To help you get started quickly, Databricks creates a small SQL warehouse called Starter Warehouse automatically.

Problem Statement

A SQL warehouse is a compute resource that lets you run SQL commands on data objects within Databricks SQL. As we want to maintain consistency and maintain latest schema objects, so how do we maintain them?

As definitely we don't want to give access to SQL Warehouse cluster access to individuals with write access, so how do I push my changes object changes from lower environment to Prod(higher) environment?

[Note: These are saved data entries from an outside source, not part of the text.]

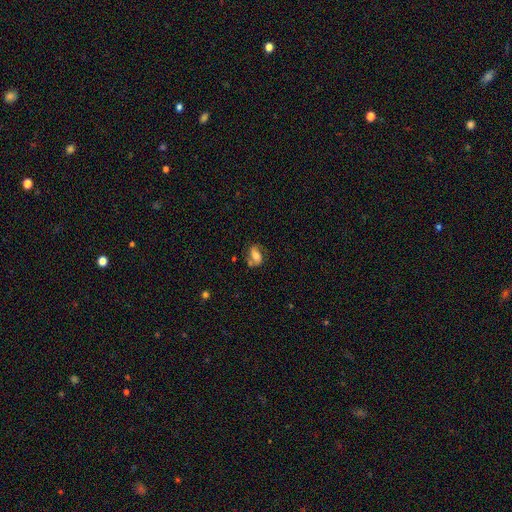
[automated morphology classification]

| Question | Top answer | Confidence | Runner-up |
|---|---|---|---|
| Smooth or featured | smooth | 46% | featured or disk (44%) |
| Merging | none | 53% | minor disturbance (22%) |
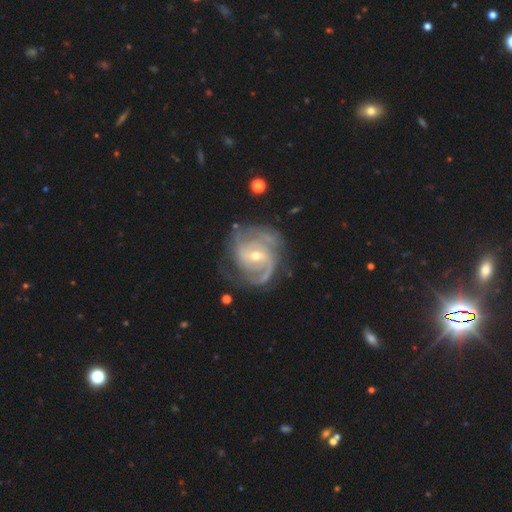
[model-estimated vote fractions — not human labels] Morphology: type=featured or disk (90%); edge-on=no (98%); bar=weak (43%); spiral arms=yes (97%); winding=tight (55%); arm count=2 (39%); bulge=small (52%); merging=none (67%).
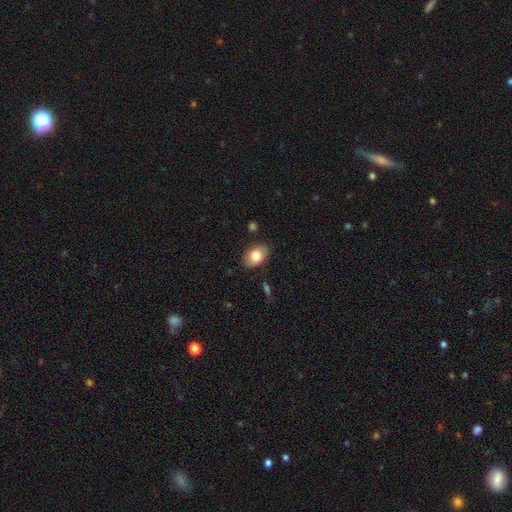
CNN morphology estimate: Smooth or featured?
  - smooth: 78% *
  - featured or disk: 15%
  - star or artifact: 7%
How rounded?
  - in between: 88% *
  - round: 11%
  - cigar-shaped: 1%
Merging?
  - none: 83% *
  - minor disturbance: 13%
  - major disturbance: 3%
  - merger: 2%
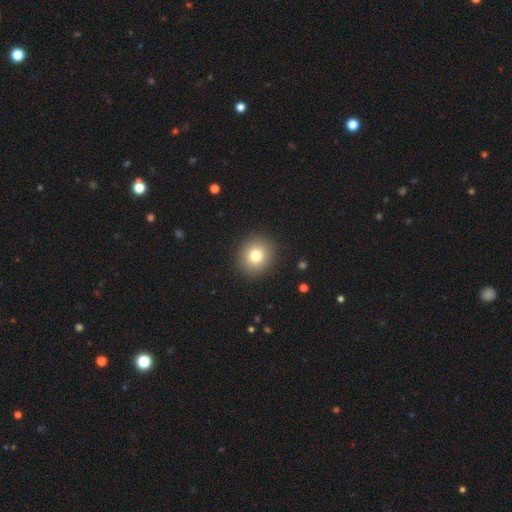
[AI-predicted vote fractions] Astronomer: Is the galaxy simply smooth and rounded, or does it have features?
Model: smooth — 79%.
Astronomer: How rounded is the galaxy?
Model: round — 86%.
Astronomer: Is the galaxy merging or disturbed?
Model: none — 91%.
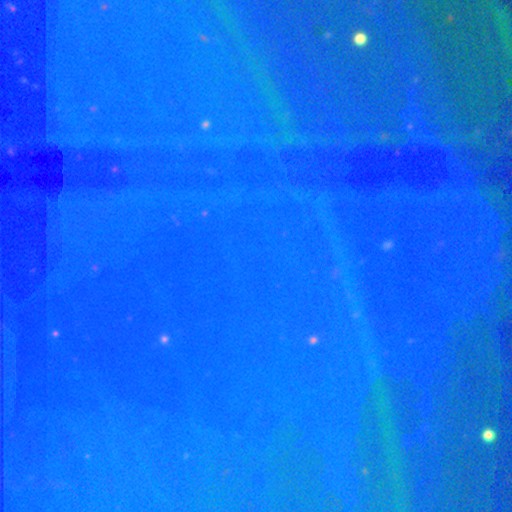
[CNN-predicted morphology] This appears to be a star or artifact, not a galaxy (81%).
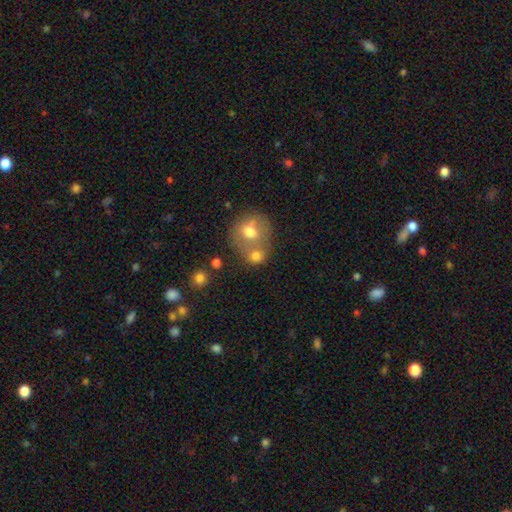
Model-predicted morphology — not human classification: Smooth or featured? Predicted: smooth (p=0.72). How rounded? Predicted: round (p=0.71). Merging? Predicted: merger (p=0.50).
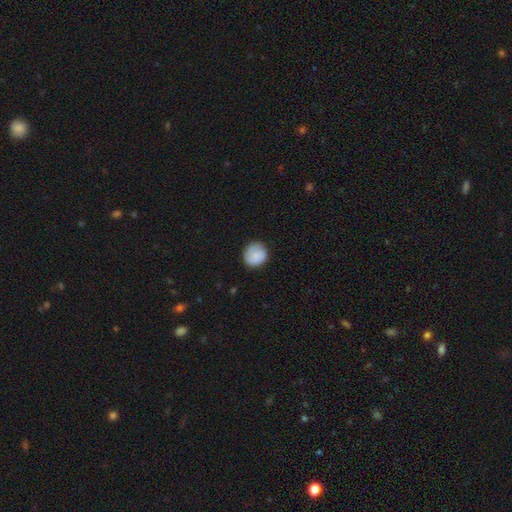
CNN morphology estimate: A smooth galaxy with no disk features (81%) that is round (90%).

Vote fractions:
- Smooth or featured? smooth: 81% / featured or disk: 13% / star or artifact: 7%
- How rounded? round: 90% / in between: 9% / cigar-shaped: 1%
- Merging? none: 82% / minor disturbance: 14% / major disturbance: 3% / merger: 1%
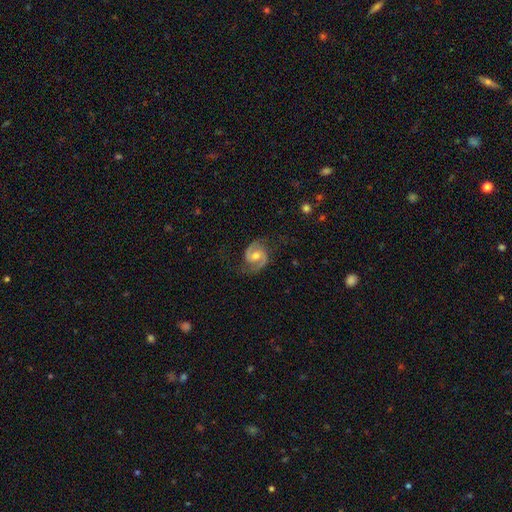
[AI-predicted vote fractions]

and finally I don't want to keep running my SQL Cluster it has to run only on demand basis whenever there is a

Solution

In order to deal with above problem statement we have designed a simple GitHub action workflow which will capture changes from lower environment and then promote to higher environment which any Manual or Human intervention.

Pre-requisites:

  • Databricks host name
  • Databricks Token
  • Databricks RepoID
  • Databricks ClusterID

All these values you need to add it in your GitHub secrets.

Databricks hostname you can get it from your Azure portal → once you open Databricks instance → on Overview screen → check URL and copy that path.

Databricks token → for Databricks generation follow this link

https://docs.databricks.com/en/archive/dev-tools/cli/tokens-cli.html

Databricks RepoID: for getting Databricks RepoID follow below link:

https://docs.databricks.com/en/archive/dev-tools/cli/repos-cli.html#:~:text=To%20get%20the%20ID%2C%20run,the%20get%20or%20list%20command.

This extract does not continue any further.